Mon, Jun 27, 2005 - Page 10 News List

Experts divided on interest rate hikes

CONFLICTING GOALS The central bank wants to head off inflation by raising rates. But to stimulate the nation's economic growth, it would have to keep them lower

By Amber Chung  /  STAFF REPORTER

"The nation's economic slowdown trumps the inflation issue, especially when there is no imminent inflationary pressure seen in Taiwan at the moment," Liang said, adding that only a CPI increase surging above 2.5 percent would signal impending inflationary pressure.

Skyrocketing oil prices are less likely to fuel inflation than to dampen economic growth, which in turn hurts Taiwan's exports, he said.

"The economic performance in the manufacturing and export sectors fell below expectations in the first half of this year, so the adoption of tighter [monetary] measures will not meet the country's needs," the economist stressed.

Taiwan's first-quarter GDP growth slowed to just 2.54 percent in the first quarter, down from 3.25 percent in the previous quarter. That was the lowest level since the second quarter of 2003, when the SARS epidemic hit Taiwan.

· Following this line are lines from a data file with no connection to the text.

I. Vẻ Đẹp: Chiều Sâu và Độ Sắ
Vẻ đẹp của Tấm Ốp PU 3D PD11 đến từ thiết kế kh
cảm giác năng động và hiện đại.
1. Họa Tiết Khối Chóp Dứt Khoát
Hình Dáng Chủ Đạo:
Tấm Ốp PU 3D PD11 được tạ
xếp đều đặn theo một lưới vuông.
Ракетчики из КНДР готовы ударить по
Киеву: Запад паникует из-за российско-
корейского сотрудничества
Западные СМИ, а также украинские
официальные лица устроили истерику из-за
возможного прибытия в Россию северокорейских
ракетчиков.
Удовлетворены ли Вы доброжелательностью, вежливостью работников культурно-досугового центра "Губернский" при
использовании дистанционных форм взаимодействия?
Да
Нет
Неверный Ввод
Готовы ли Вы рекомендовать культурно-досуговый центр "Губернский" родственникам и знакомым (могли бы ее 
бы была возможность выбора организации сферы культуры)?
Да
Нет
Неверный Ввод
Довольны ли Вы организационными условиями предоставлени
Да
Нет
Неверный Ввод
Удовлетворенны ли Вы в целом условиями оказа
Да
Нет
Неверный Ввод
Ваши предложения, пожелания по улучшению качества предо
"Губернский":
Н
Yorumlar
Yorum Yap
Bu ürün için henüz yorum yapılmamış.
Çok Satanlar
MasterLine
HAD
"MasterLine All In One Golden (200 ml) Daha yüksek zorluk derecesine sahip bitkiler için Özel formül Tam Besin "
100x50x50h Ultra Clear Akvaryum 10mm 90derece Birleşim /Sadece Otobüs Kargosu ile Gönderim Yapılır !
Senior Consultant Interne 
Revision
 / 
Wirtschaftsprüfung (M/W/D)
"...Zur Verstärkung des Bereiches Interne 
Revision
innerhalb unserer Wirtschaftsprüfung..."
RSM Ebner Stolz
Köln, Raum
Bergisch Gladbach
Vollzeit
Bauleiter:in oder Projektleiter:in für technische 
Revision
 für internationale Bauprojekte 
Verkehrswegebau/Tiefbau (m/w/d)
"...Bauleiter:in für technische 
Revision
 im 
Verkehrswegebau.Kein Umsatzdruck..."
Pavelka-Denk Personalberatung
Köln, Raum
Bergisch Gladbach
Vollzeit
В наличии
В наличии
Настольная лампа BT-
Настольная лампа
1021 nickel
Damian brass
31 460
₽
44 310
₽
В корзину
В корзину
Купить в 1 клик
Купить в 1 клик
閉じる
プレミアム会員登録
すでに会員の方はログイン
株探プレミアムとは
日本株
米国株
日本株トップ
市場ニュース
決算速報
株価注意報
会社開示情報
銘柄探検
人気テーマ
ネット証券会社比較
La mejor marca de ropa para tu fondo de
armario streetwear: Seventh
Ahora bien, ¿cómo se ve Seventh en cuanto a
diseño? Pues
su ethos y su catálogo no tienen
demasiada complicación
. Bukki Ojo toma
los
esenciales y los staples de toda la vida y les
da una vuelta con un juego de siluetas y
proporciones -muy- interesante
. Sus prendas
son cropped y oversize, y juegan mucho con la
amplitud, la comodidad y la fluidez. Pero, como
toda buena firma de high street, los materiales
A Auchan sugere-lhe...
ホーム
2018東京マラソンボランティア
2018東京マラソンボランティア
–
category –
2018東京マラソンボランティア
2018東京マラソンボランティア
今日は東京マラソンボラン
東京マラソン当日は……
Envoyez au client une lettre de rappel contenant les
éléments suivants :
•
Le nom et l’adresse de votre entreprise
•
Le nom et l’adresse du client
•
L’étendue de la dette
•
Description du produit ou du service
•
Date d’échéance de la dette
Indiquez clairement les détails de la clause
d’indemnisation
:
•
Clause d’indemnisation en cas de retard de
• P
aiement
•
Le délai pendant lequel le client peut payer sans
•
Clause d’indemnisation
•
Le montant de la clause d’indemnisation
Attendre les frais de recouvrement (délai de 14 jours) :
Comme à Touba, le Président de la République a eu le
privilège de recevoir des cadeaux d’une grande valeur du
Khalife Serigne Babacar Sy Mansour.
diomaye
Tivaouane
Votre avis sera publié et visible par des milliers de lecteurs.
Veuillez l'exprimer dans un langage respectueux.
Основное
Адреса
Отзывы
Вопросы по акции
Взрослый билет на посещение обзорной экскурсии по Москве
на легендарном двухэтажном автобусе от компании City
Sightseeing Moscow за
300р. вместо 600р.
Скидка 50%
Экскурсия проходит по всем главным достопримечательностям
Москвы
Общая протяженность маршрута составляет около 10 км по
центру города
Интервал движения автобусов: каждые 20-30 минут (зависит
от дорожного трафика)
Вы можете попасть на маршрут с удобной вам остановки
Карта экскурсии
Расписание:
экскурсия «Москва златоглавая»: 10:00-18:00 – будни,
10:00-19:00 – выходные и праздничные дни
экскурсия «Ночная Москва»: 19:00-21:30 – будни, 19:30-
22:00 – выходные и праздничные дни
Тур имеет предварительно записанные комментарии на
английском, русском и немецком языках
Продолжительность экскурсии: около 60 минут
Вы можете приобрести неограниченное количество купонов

The anemic performance led DGBAS to cut its growth forecast for this year to 3.63 percent from its previous prediction of 4.21 percent.

Second-quarter economic growth is expected to be even weaker than in the first quarter, and therefore Taiwan needs economic growth of more than 4 percent in the second half of the year to achieve annual growth of around 3.5 percent, Liang said.

"This means that a tight monetary policy that could hinder the chances of an economic rebound is not what we need and want," he said.

Holding a similar view, the Taiwan Institute of Economic Research (台經院) said last week that it did not expect rate hikes by the central bank because of the need to stimulate economic growth in light of poorer-than-expected growth in the first half of this year.